Характерен для рассматриваемой проблемы и "бобруйский эпизод". Подступы к Бобруйску были сильно укреплены, а местность благоприятствовала обороне. Фронтальный удар, таким образом, сулил много неприятностей. Стали искать выход. Было созвано совещание высшего командного состава 1-го Белорусского фронта с участием Г. К. Жукова. Проанализировав различные варианты, совещание признало, что наилучшим решением задачи будет все же окружение противника в районе Бобруйска.
"Этот мучительный вопрос (!),- вспоминал Штеменко, -
разрешился, можно считать, только 19 июня" (с. 317){2}.К сожалению, [286] вопрос об окружении оставался "мучительным" для Генштаба и Верховного Главнокомандующего вплоть до конца войны.

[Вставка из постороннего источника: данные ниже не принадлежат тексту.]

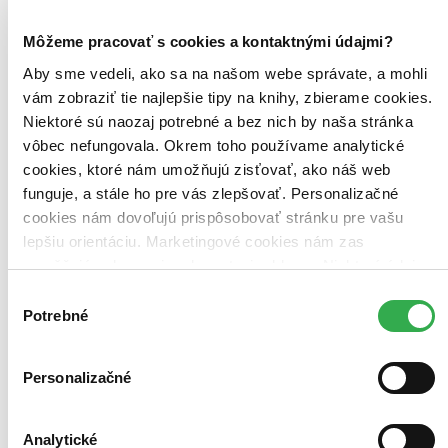
Zoradiť
Môžeme pracovať s cookies a kontaktnými údajmi?
Aby sme vedeli, ako sa na našom webe správate, a mohli
vám zobraziť tie najlepšie tipy na knihy, zbierame cookies.
Bestsellery
Niektoré sú naozaj potrebné a bez nich by naša stránka
Top hodnotené
Novinky
vôbec nefungovala. Okrem toho používame analytické
Najdrahšie
cookies, ktoré nám umožňujú zisťovať, ako náš web
Najlacnejšie
funguje, a stále ho pre vás zlepšovať. Personalizačné
Najvyššia zľava
cookies nám dovoľujú prispôsobovať stránku pre vašu
lepšiu orientáciu. Marketingové cookies nám zas
Použité filtre
Zrušiť filtre
umožňujú zobrazenie relevantnej reklamy. Niektoré údaje
na sklade
zdieľame aj s tretími stranami. Veľmi by nám pomohlo,
Výber
keby sme mohli používať všetky tieto cookies. Ďakujeme!
Potrebné
súhlasu
Personalizačné
Analytické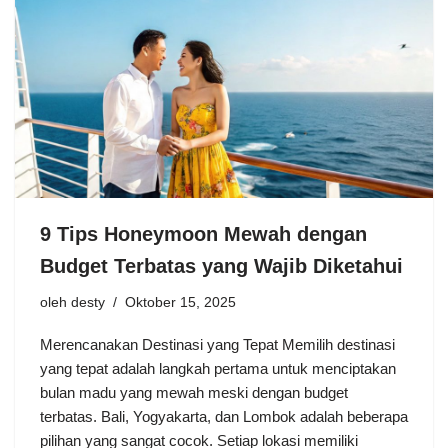
9 Tips Honeymoon Mewah dengan
Budget Terbatas yang Wajib Diketahui
oleh
desty
Oktober 15, 2025
Merencanakan Destinasi yang Tepat Memilih destinasi
yang tepat adalah langkah pertama untuk menciptakan
bulan madu yang mewah meski dengan budget
terbatas. Bali, Yogyakarta, dan Lombok adalah beberapa
pilihan yang sangat cocok. Setiap lokasi memiliki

Наступление в Белоруссии началось 23 июня 1944 г. Большие группировки войск противника оказались в "котлах". Как это повлияло на фактор времени и на расход живой силы и техники? Ответ находим у самого С.М. Штеменко:
"В ходе операции наши войска создали три больших очага окружения — в районах Витебска, Бобруйска и Минска. Последний был особенно крупным. Тем не менее и он не приковал к себе на длительный срок значительных сил Советской Армии" (с. 327){2}.А вот оценка Г.К. Жукова:
"В Белорусской операции наиболее полно проявилось выработанное у советского командования всех степеней умение быстро окружать и уничтожать крупные группировки войск противника. Это искусство командования, мастерство и смелость привели к краху самой сильной немецкой группировки на Берлинском направлении" (с. 577){1}.

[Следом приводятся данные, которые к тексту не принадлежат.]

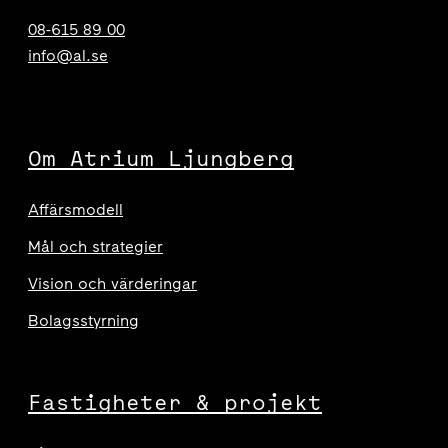
08-615 89 00
info@al.se
Om Atrium Ljungberg
Affärsmodell
Mål och strategier
Vision och värderingar
Bolagsstyrning
Fastigheter & projekt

Наступление советских войск в Белоруссии развивалось стремительно. 3 июля был освобожден Минск. Глубина прорыва за десять дней боев достигла 250 км. Группа армий "Центр" фактически прекратила свое существование. Ее новым командующим был назначен фельдмаршал Модель — "палочка-выручалочка" Гитлера в подобных критических ситуациях (он сыграл крупную роль в удержании линии фронта под Москвой зимой 1942 г.). С помощью переброшенных с Украины и из Румынии танковых и моторизованных дивизий, ему удалось восстановить целостность фронта и навязать наступающим фронтальные бои. В середине июля советские войска вышли на линию Вильнюс — Гродно — Брест, после чего темпы продвижения резко упали. Возобновить маневренную войну у советских войск не хватило сил, а фронтальное выдавливание привело к быстрому [287] росту потерь. Штеменко писал о таком типе боев:
"По мере развития операции силы сторон все уравновешивались и борьба принимала форму малорезультативных, но характерных большими потерями лобовых ударов" (с. 331){2}.Несмотря на это, Сталин опять же счел нужным продолжать наступательные действия. Кровопролитные бои в Польше без особых успехов продолжались до октября. И лишь по настоятельной просьбе Жукова и Рокоссовского Сталин согласился отдать приказ о переходе к обороне войск ввиду их крайней утомленности.
Вряд ли удастся когда-нибудь подсчитать, сколько людей напрасно погибло в этих атаках "из принципа", ради того, чтобы продвинуться на километр, еще на 500 метров... И так до тех пор, пока в ротах и батальонах оставались солдаты, способные подниматься в атаку.